Assessment of cell morphology
Images of cells grown to ~80% confluence on the 96-well plates were captured by INCell Analyzer 2000. FIJI was used to analyze the images and determine cell axial ratio (width/length). 30 × 105 V5 or V5-CDH1 expressing AGS cells were imaged per well, 20 fields per well.
Cell staining for live cell imaging
AGS cells plated on MatTek dishes were stained using CellTracker™ CM-DiI (ThermoFisher, C7000). AGS cells were first plated on MatTek dishes for 18h prior to staining. Media was removed from cells and cells were incubated with dye (1 μg/μl) for 30 minutes.
Histologic and Immunohistochemical (IHC) evaluation
Tissue samples were fixed in 10% formalin for 24h at room temperature. Serial coronal sectioning was performed at three levels, 50 mm apart. Each tissue edge was stained red with Tissue-Marking dye to orientate the specimen for paraffin embedding (Supp. Fig. 1A). The strips of peritoneal tissue were paraffin embedded by lining the three strips parallel to each other, with the mesothelial layer oriented to one side (Supp. Fig. 1B). Sections (5μm) were stained with hematoxylin and eosin (H&E) according to standard protocols using the Veristain Gemini Automated Slide Stainer (Thermo Scientific) at the University of Toronto Dentistry Pathology Core, and examined with a Leica DMR upright microscope. For IHC staining, slides were stained with CDX2 or D2-40 antibodies using the fully automated Dako Omnis platform (deparaffinization and retrieval built in), using the Dako OMNIS detection kit (Ref: GV800). Slides were exposed to high pH for 15 minutes, antibody incubation for 10 minutes, polymer detection for 20 minutes, substrate chromogen for 5 minutes and finally Dako hematoxylin for 3 minutes. This was performed at the Department of Pathology at the Hospital for Sick Children, Toronto. An experienced pathologist rated staining as strongly or weakly positive, or negative, on a per cell basis.
Scratch wound migration
1×106 cells were seeded into 6 well plates and serum starved for 18h prior to scratch. Scratches were made manually using a P10 pipette tip, and migration was assayed for 24h using the INCell6000 analyzer equipped with a motorized stage and a live cell apparatus (37°C heated and humidified chamber with 5% CO2) with a 6-well plate adaptor. Data acquisition was performed continuously over the indicated time courses. Images were collected with a 10x objective lens. All hardware and image capture conditions were made possible, and images analyzed, using MATLAB 9.4 2018.

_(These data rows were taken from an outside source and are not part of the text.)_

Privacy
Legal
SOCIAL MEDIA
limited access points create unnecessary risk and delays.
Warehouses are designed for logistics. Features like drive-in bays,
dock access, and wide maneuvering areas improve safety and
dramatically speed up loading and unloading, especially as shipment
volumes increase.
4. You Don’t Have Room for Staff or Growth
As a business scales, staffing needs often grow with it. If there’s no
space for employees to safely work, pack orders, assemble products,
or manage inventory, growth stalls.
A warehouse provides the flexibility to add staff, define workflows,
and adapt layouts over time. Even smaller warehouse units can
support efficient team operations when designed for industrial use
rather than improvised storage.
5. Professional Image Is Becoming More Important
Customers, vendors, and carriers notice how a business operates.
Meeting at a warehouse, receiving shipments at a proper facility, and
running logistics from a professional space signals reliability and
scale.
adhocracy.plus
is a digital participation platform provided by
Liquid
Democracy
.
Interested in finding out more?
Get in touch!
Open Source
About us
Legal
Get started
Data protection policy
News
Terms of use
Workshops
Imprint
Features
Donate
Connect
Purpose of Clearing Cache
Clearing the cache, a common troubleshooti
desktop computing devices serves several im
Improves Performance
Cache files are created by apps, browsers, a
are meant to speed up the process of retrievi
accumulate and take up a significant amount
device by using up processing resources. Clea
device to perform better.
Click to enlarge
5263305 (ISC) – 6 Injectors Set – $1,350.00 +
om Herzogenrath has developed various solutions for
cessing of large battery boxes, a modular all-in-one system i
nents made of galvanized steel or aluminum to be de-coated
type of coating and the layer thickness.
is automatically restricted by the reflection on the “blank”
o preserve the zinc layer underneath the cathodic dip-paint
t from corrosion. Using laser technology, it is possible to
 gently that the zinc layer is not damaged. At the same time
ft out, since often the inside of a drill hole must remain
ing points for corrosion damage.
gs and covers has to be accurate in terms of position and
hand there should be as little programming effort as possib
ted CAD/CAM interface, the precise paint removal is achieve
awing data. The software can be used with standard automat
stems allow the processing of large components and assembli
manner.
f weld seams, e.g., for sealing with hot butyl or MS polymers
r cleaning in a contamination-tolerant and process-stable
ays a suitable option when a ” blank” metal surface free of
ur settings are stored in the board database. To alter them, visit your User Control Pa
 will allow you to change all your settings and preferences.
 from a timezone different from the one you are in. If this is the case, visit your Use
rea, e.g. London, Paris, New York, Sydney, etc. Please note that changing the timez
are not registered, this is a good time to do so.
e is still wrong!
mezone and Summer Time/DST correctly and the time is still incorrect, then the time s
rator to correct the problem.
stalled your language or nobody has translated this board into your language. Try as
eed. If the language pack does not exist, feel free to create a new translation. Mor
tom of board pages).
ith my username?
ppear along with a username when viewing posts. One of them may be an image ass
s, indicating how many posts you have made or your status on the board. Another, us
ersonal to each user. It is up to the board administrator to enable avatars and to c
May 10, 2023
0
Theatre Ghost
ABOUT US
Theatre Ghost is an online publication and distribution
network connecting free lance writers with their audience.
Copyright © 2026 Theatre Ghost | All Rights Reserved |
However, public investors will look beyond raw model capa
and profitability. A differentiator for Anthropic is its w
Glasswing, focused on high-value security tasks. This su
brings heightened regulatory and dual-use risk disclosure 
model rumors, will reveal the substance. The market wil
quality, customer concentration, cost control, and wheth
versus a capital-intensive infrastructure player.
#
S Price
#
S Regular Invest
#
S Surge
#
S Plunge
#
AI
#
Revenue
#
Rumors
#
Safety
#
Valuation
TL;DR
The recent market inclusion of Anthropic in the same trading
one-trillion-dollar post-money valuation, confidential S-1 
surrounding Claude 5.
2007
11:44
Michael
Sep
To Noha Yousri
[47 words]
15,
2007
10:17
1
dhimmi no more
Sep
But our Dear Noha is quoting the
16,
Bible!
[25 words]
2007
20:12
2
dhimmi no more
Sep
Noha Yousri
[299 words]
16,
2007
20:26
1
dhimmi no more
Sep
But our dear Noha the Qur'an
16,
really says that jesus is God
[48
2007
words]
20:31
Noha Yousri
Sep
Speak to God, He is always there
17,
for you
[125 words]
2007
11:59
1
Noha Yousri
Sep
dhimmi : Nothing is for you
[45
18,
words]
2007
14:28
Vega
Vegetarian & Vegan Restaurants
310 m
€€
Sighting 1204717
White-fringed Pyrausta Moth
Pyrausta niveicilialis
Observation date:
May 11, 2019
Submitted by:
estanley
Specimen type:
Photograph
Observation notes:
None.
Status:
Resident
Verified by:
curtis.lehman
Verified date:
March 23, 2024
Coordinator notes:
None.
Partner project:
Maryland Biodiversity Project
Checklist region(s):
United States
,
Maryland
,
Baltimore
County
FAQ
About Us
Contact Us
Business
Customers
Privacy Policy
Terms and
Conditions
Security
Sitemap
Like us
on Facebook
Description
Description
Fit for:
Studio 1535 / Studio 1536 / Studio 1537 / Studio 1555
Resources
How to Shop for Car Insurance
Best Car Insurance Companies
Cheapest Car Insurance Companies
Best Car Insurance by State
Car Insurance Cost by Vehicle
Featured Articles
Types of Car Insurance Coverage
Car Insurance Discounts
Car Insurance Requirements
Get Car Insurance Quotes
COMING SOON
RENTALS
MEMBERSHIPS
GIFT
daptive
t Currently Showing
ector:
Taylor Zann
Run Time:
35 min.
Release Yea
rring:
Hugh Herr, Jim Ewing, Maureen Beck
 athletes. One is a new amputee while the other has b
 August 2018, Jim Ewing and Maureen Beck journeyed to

Image analysis was carried out by measuring the total wound area in three fields per condition, at t=0, 8, 16 and 24 h. Measurements at each location were averaged to yield a mean wound area. The residual wound area was expressed as a percent of original wound, which was itself highly reproducible, subtracted from 100 to yield the %healed at each time point, and compared across groups by t-test. The Bonferroni correction sets the significance at P<0.05 (two tailed).
Footnotes
Conflict of Interest Statement: None of the authors has any conflict of interest to declare.